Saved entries
________________
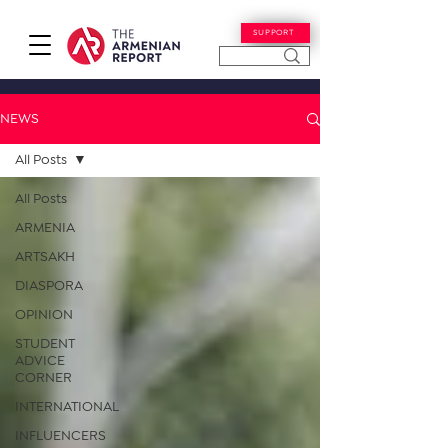
SUPPORT
NEWS
All Posts
All Posts
ARMENIA
ARTSAKH
DIASPORA
OPINION
STUDENT
ADVICE
CORNER
INTERNATIONAL
INFLUENCERS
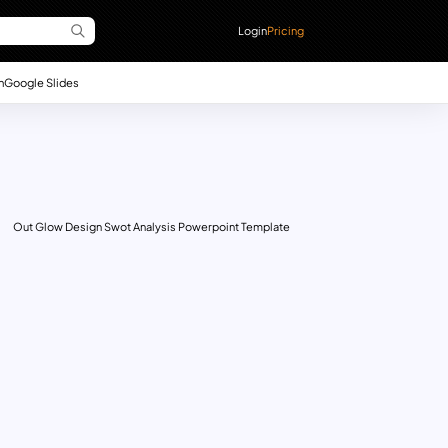
Login
Pricing
n
Google Slides
Out Glow Design Swot Analysis Powerpoint Template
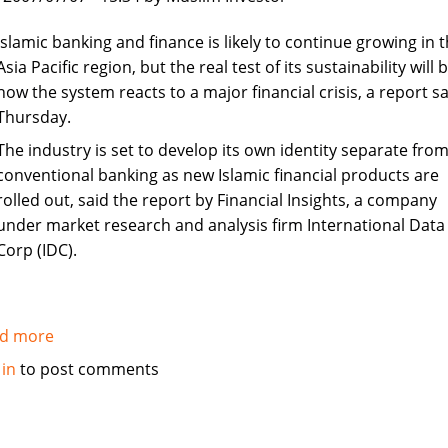
in
Syria
Islamic banking and finance is likely to continue growing in 
Asia Pacific region, but the real test of its sustainability will 
how the system reacts to a major financial crisis, a report sa
Thursday.
The industry is set to develop its own identity separate fro
conventional banking as new Islamic financial products are
rolled out, said the report by Financial Insights, a company
under market research and analysis firm International Data
Corp (IDC).
d more
about
Islamic
 in
to post comments
banking
and
finance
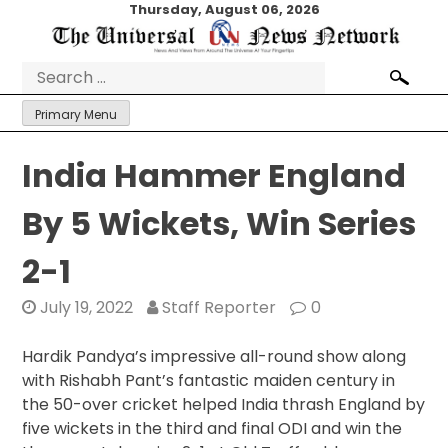
Skip
Thursday, August 06, 2026
to
content
Search
for:
Primary Menu
India Hammer England
By 5 Wickets, Win Series
2-1
July 19, 2022
Staff Reporter
0
Hardik Pandya’s impressive all-round show along
with Rishabh Pant’s fantastic maiden century in
the 50-over cricket helped India thrash England by
five wickets in the third and final ODI and win the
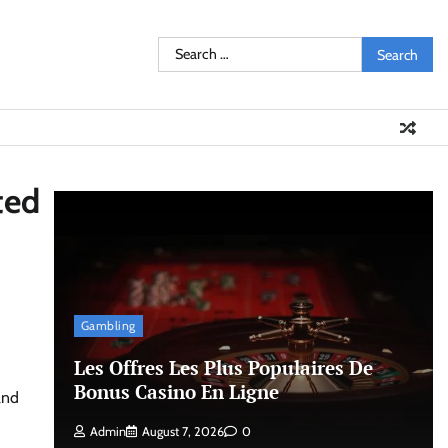
Search
for:
ted
Gambling
Les Offres Les Plus Populaires De
Bonus Casino En Ligne
and
Admin
August 7, 2026
0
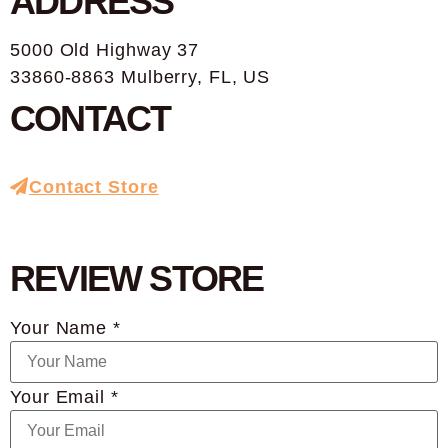
ADDRESS
5000 Old Highway 37
33860-8863 Mulberry, FL, US
CONTACT
Contact Store
REVIEW STORE
Your Name *
Your Email *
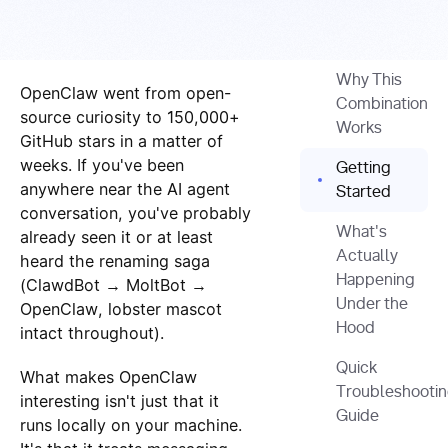
Why This
OpenClaw went from open-
Combination
source curiosity to 150,000+
Works
GitHub stars in a matter of
weeks. If you've been
Getting
anywhere near the AI agent
Started
conversation, you've probably
What's
already seen it or at least
Actually
heard the renaming saga
Happening
(ClawdBot → MoltBot →
Under the
OpenClaw, lobster mascot
Hood
intact throughout).
Quick
What makes OpenClaw
Troubleshooti
interesting isn't just that it
Guide
runs locally on your machine.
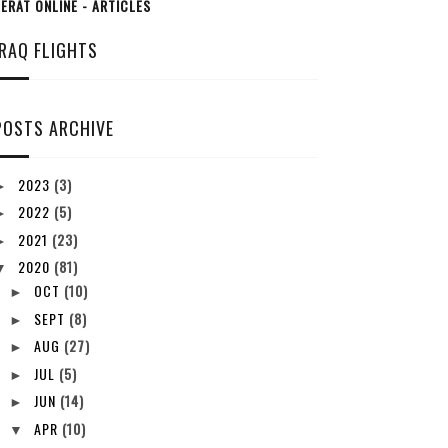
ERAT ONLINE - ARTICLES
IRAQ FLIGHTS
POSTS ARCHIVE
2023
(3)
►
2022
(5)
►
2021
(23)
►
2020
(81)
▼
OCT
(10)
►
SEPT
(8)
►
AUG
(27)
►
JUL
(5)
►
JUN
(14)
►
APR
(10)
▼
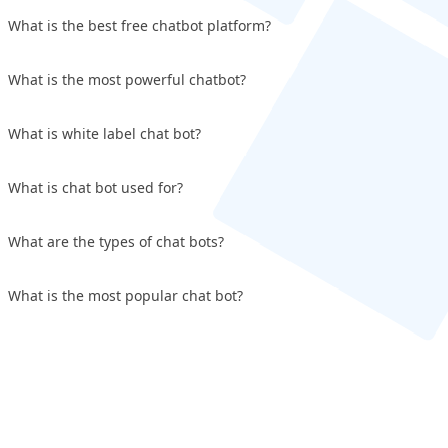
What is the best free chatbot platform?
What is the most powerful chatbot?
What is white label chat bot?
What is chat bot used for?
What are the types of chat bots?
What is the most popular chat bot?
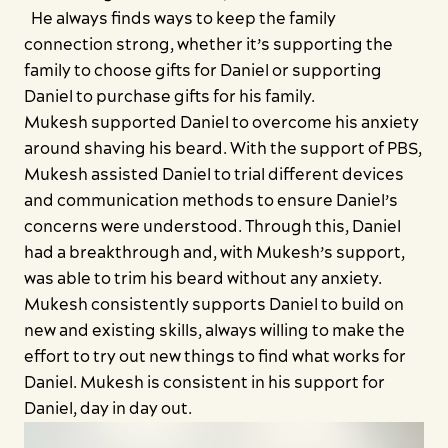
He always finds ways to keep the family
connection strong, whether it’s supporting the
family to choose gifts for Daniel or supporting
Daniel to purchase gifts for his family.
Mukesh supported Daniel to overcome his anxiety
around shaving his beard. With the support of PBS,
Mukesh assisted Daniel to trial different devices
and communication methods to ensure Daniel’s
concerns were understood. Through this, Daniel
had a breakthrough and, with Mukesh’s support,
was able to trim his beard without any anxiety.
Mukesh consistently supports Daniel to build on
new and existing skills, always willing to make the
effort to try out new things to find what works for
Daniel. Mukesh is consistent in his support for
Daniel, day in day out.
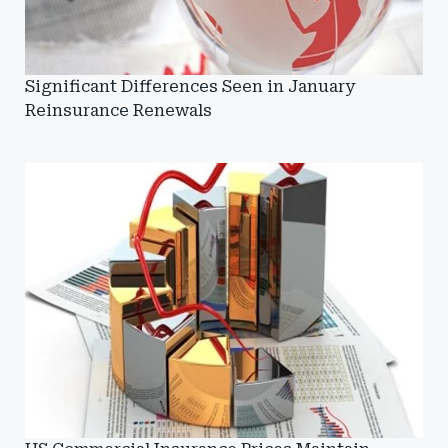
Significant Differences Seen in January
Reinsurance Renewals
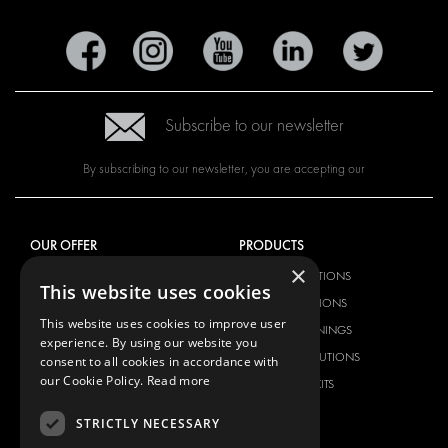
Subscribe to our newsletter
By subscribing to our newsletter, you are accepting our
OUR OFFER
PRODUCTS
×
RACKING SOLUTIONS
RACKING SOLUTIONS
This website uses cookies
DELIVERY SOLUTIONS
DELIVERY SOLUTIONS
This website uses cookies to improve user
FLOORING & LINING
FLOORS AND LININGS
experience. By using our website you
ELECTRICAL SOLUTIONS
ELECTRICAL SOLUTIONS
consent to all cookies in accordance with
our Cookie Policy.
Read more
SECURITY PRODUCTS
VAN RACKING KITS
ANCILLARY PRODUCTS
STRICTLY NECESSARY
CONTAINER SOLUTIONS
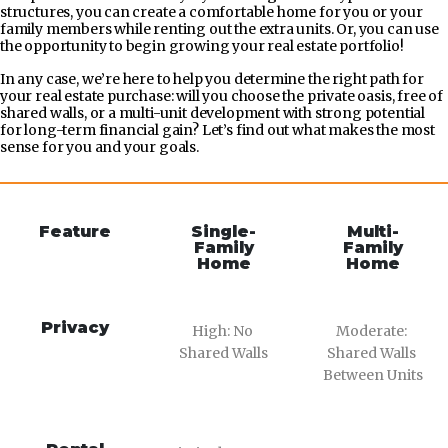
structures, you can create a comfortable home for you or your
family members while renting out the extra units. Or, you can use
the opportunity to begin growing your real estate portfolio!
In any case, we’re here to help you determine the right path for
your real estate purchase: will you choose the private oasis, free of
shared walls, or a multi-unit development with strong potential
for long-term financial gain? Let’s find out what makes the most
sense for you and your goals.
Feature
Single-
Multi-
Family
Family
Home
Home
Privacy
High: No 
Moderate: 
Shared Walls
Shared Walls 
Between Units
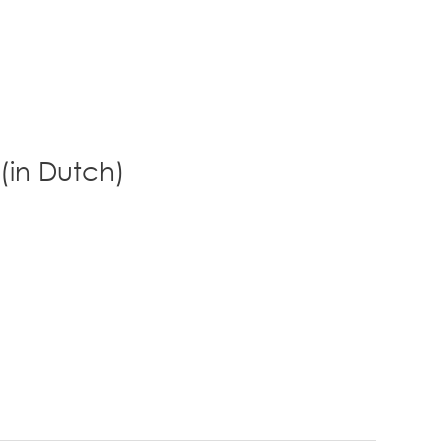
 (in Dutch)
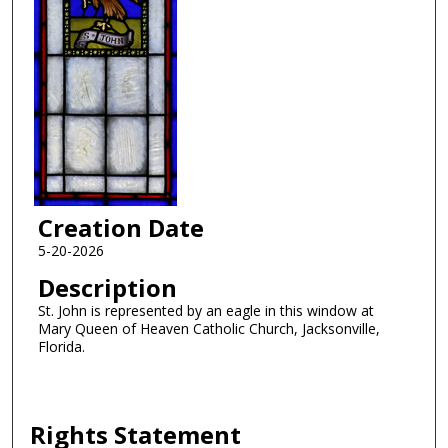
Creation Date
5-20-2026
Description
St. John is represented by an eagle in this window at
Mary Queen of Heaven Catholic Church, Jacksonville,
Florida.
Rights Statement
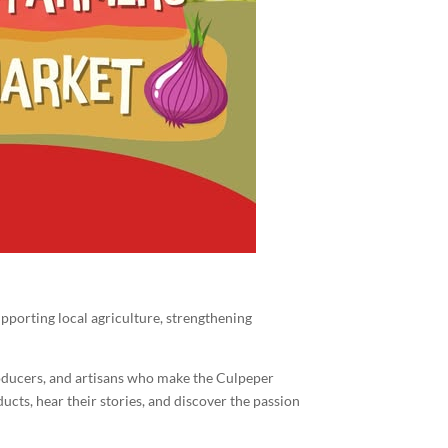
pporting local agriculture, strengthening
roducers, and artisans who make the Culpeper
cts, hear their stories, and discover the passion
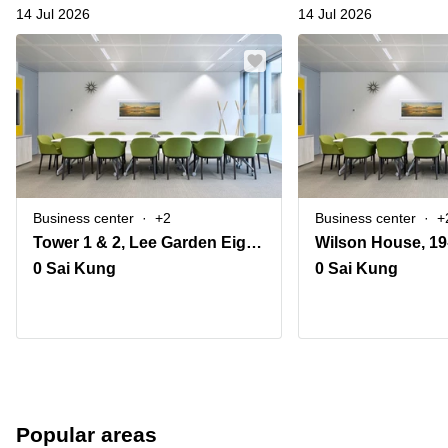
14 Jul 2026
14 Jul 2026
Business center
+2
Business center
+
Tower 1 & 2, Lee Garden Eight, 8 Caroline Hill Road, Causeway Bay
0 Sai Kung
0 Sai Kung
Popular areas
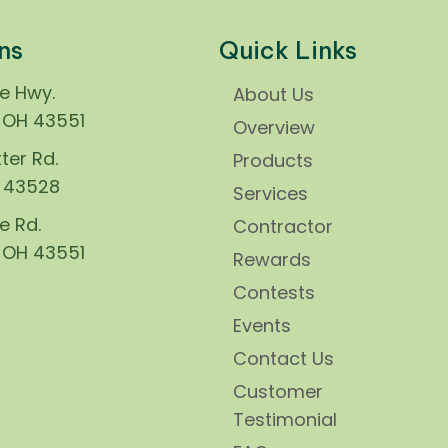
ns
Quick Links
ie Hwy.
About Us
, OH 43551
Overview
ter Rd.
Products
H 43528
Services
e Rd.
Contractor
, OH 43551
Rewards
Contests
Events
Contact Us
Customer
Testimonial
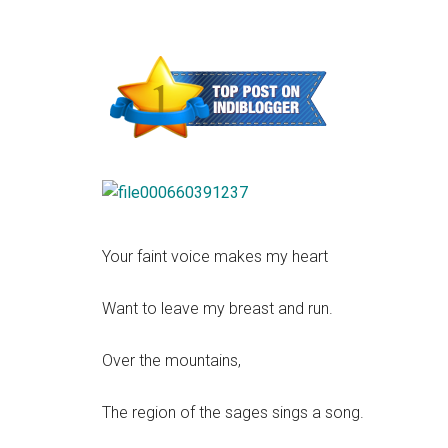
Your faint voice makes my heart
Want to leave my breast and run.
Over the mountains,
The region of the sages sings a song.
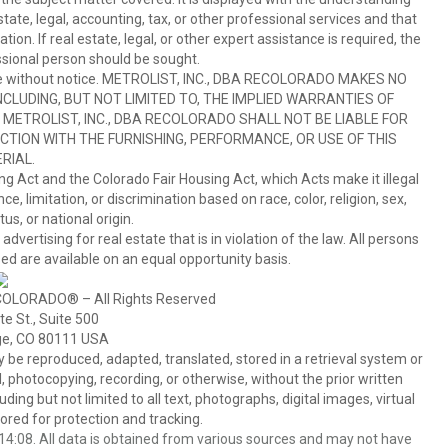
ate, legal, accounting, tax, or other professional services and that
ion. If real estate, legal, or other expert assistance is required, the
sional person should be sought.
hange without notice. METROLIST, INC., DBA RECOLORADO MAKES NO
CLUDING, BUT NOT LIMITED TO, THE IMPLIED WARRANTIES OF
METROLIST, INC., DBA RECOLORADO SHALL NOT BE LIABLE FOR
TION WITH THE FURNISHING, PERFORMANCE, OR USE OF THIS
RIAL.
ing Act and the Colorado Fair Housing Act, which Acts make it illegal
 limitation, or discrimination based on race, color, religion, sex,
us, or national origin.
tising for real estate that is in violation of the law. All persons
ed are available on an equal opportunity basis.
COLORADO® – All Rights Reserved
e St., Suite 500
ge, CO 80111 USA
 reproduced, adapted, translated, stored in a retrieval system or
 photocopying, recording, or otherwise, without the prior written
ing but not limited to all text, photographs, digital images, virtual
red for protection and tracking.
4:08. All data is obtained from various sources and may not have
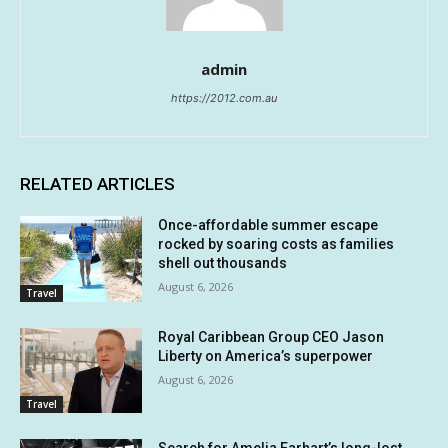
admin
https://2012.com.au
RELATED ARTICLES
Once-affordable summer escape
rocked by soaring costs as families
shell out thousands
August 6, 2026
Travel
Royal Caribbean Group CEO Jason
Liberty on America’s superpower
August 6, 2026
Travel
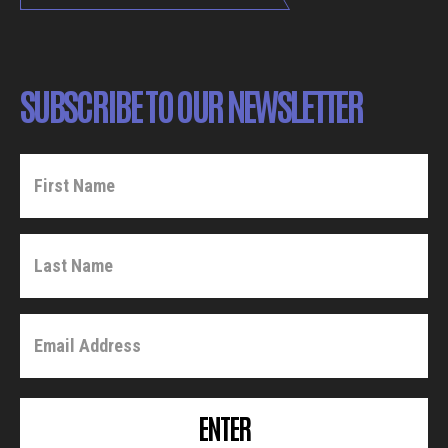
SUBSCRIBE TO OUR NEWSLETTER
ENTER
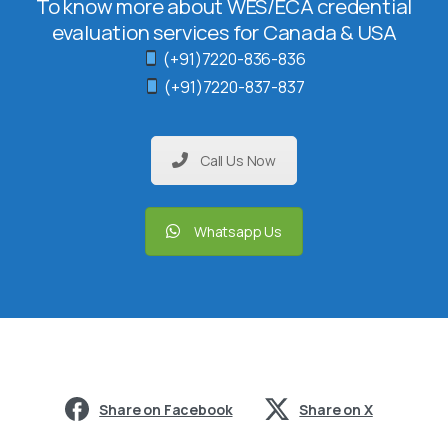
To know more about WES/ECA credential
evaluation services for Canada & USA
(+91)7220-836-836
(+91)7220-837-837
Call Us Now
Whatsapp Us
Share on Facebook
Share on X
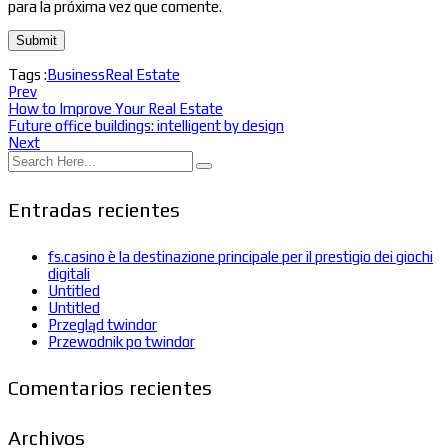
para la próxima vez que comente.
Tags :
Business
Real Estate
Prev
How to Improve Your Real Estate
Future office buildings: intelligent by design
Next
Entradas recientes
fs.casino è la destinazione principale per il prestigio dei giochi
digitali
Untitled
Untitled
Przegląd twindor
Przewodnik po twindor
Comentarios recientes
Archivos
________________
> What needs to be done
Pictures stay out, but every other part of the entries must be repeated exactly.

> Written reply
SUPPORT
NEWS
All Posts
All Posts
ARMENIA
ARTSAKH
DIASPORA
OPINION
STUDENT
ADVICE
CORNER
INTERNATIONAL
INFLUENCERS
Login
Pricing
n
Google Slides
Out Glow Design Swot Analysis Powerpoint Template
in
Syria
Islamic banking and finance is likely to continue growing in 
Asia Pacific region, but the real test of its sustainability will 
how the system reacts to a major financial crisis, a report sa
Thursday.
The industry is set to develop its own identity separate fro
conventional banking as new Islamic financial products are
rolled out, said the report by Financial Insights, a company
under market research and analysis firm International Data
Corp (IDC).
d more
about
Islamic
 in
to post comments
banking
and
finance
Skip
Thursday, August 06, 2026
to
content
Search
for:
Primary Menu
India Hammer England
By 5 Wickets, Win Series
2-1
July 19, 2022
Staff Reporter
0
Hardik Pandya’s impressive all-round show along
with Rishabh Pant’s fantastic maiden century in
the 50-over cricket helped India thrash England by
five wickets in the third and final ODI and win the
Search
for:
ted
Gambling
Les Offres Les Plus Populaires De
Bonus Casino En Ligne
and
Admin
August 7, 2026
0
ADDRESS
5000 Old Highway 37
33860-8863 Mulberry, FL, US
CONTACT
Contact Store
REVIEW STORE
Your Name *
Your Email *
Why This
OpenClaw went from open-
Combination
source curiosity to 150,000+
Works
GitHub stars in a matter of
weeks. If you've been
Getting
anywhere near the AI agent
Started
conversation, you've probably
What's
already seen it or at least
Actually
heard the renaming saga
Happening
(ClawdBot → MoltBot →
Under the
OpenClaw, lobster mascot
Hood
intact throughout).
Quick
What makes OpenClaw
Troubleshooti
interesting isn't just that it
Guide
runs locally on your machine.
ERAT ONLINE - ARTICLES
IRAQ FLIGHTS
POSTS ARCHIVE
2023
(3)
►
2022
(5)
►
2021
(23)
►
2020
(81)
▼
OCT
(10)
►
SEPT
(8)
►
AUG
(27)
►
JUL
(5)
►
JUN
(14)
►
APR
(10)
▼
What is the best free chatbot platform?
What is the most powerful chatbot?
What is white label chat bot?
What is chat bot used for?
What are the types of chat bots?
What is the most popular chat bot?
He always finds ways to keep the family
connection strong, whether it’s supporting the
family to choose gifts for Daniel or supporting
Daniel to purchase gifts for his family.
Mukesh supported Daniel to overcome his anxiety
around shaving his beard. With the support of PBS,
Mukesh assisted Daniel to trial different devices
and communication methods to ensure Daniel’s
concerns were understood. Through this, Daniel
had a breakthrough and, with Mukesh’s support,
was able to trim his beard without any anxiety.
Mukesh consistently supports Daniel to build on
new and existing skills, always willing to make the
effort to try out new things to find what works for
Daniel. Mukesh is consistent in his support for
Daniel, day in day out.
Significant Differences Seen in January
Reinsurance Renewals
Subscribe to our newsletter
By subscribing to our newsletter, you are accepting our
OUR OFFER
PRODUCTS
×
RACKING SOLUTIONS
RACKING SOLUTIONS
This website uses cookies
DELIVERY SOLUTIONS
DELIVERY SOLUTIONS
This website uses cookies to improve user
FLOORING & LINING
FLOORS AND LININGS
experience. By using our website you
ELECTRICAL SOLUTIONS
ELECTRICAL SOLUTIONS
consent to all cookies in accordance with
our Cookie Policy.
Read more
SECURITY PRODUCTS
VAN RACKING KITS
ANCILLARY PRODUCTS
STRICTLY NECESSARY
CONTAINER SOLUTIONS
structures, you can create a comfortable home for you or your
family members while renting out the extra units. Or, you can use
the opportunity to begin growing your real estate portfolio!
In any case, we’re here to help you determine the right path for
your real estate purchase: will you choose the private oasis, free of
shared walls, or a multi-unit development with strong potential
for long-term financial gain? Let’s find out what makes the most
sense for you and your goals.
Feature
Single-
Multi-
Family
Family
Home
Home
Privacy
High: No 
Moderate: 
Shared Walls
Shared Walls 
Between Units
 (in Dutch)
Creation Date
5-20-2026
Description
St. John is represented by an eagle in this window at
Mary Queen of Heaven Catholic Church, Jacksonville,
Florida.
Rights Statement
pporting local agriculture, strengthening
roducers, and artisans who make the Culpeper
cts, hear their stories, and discover the passion
14 Jul 2026
14 Jul 2026
Business center
+2
Business center
+
Tower 1 & 2, Lee Garden Eight, 8 Caroline Hill Road, Causeway Bay
0 Sai Kung
0 Sai Kung
Popular areas
ns
Quick Links
ie Hwy.
About Us
, OH 43551
Overview
ter Rd.
Products
H 43528
Services
e Rd.
Contractor
, OH 43551
Rewards
Contests
Events
Contact Us
Customer
Testimonial
Your faint voice makes my heart
Want to leave my breast and run.
Over the mountains,
The region of the sages sings a song.
ate, legal, accounting, tax, or other professional services and that
ion. If real estate, legal, or other expert assistance is required, the
sional person should be sought.
hange without notice. METROLIST, INC., DBA RECOLORADO MAKES NO
CLUDING, BUT NOT LIMITED TO, THE IMPLIED WARRANTIES OF
METROLIST, INC., DBA RECOLORADO SHALL NOT BE LIABLE FOR
TION WITH THE FURNISHING, PERFORMANCE, OR USE OF THIS
RIAL.
ing Act and the Colorado Fair Housing Act, which Acts make it illegal
 limitation, or discrimination based on race, color, religion, sex,
us, or national origin.
tising for real estate that is in violation of the law. All persons
ed are available on an equal opportunity basis.
COLORADO® – All Rights Reserved
e St., Suite 500
ge, CO 80111 USA
 reproduced, adapted, translated, stored in a retrieval system or
 photocopying, recording, or otherwise, without the prior written
ing but not limited to all text, photographs, digital images, virtual
red for protection and tracking.
4:08. All data is obtained from various sources and may not have
admin
https://2012.com.au
RELATED ARTICLES
Once-affordable summer escape
rocked by soaring costs as families
shell out thousands
August 6, 2026
Travel
Royal Caribbean Group CEO Jason
Liberty on America’s superpower
August 6, 2026
Travel
SUBSCRIBE TO OUR NEWSLETTER
ENTER
To know more about WES/ECA credential
evaluation services for Canada & USA
(+91)7220-836-836
(+91)7220-837-837
Call Us Now
Whatsapp Us
Share on Facebook
Share on X
para la próxima vez que comente.
Tags :
Business
Real Estate
Prev
How to Improve Your Real Estate
Future office buildings: intelligent by design
Next
Entradas recientes
fs.casino è la destinazione principale per il prestigio dei giochi
digitali
Untitled
Untitled
Przegląd twindor
Przewodnik po twindor
Comentarios recientes
Archivos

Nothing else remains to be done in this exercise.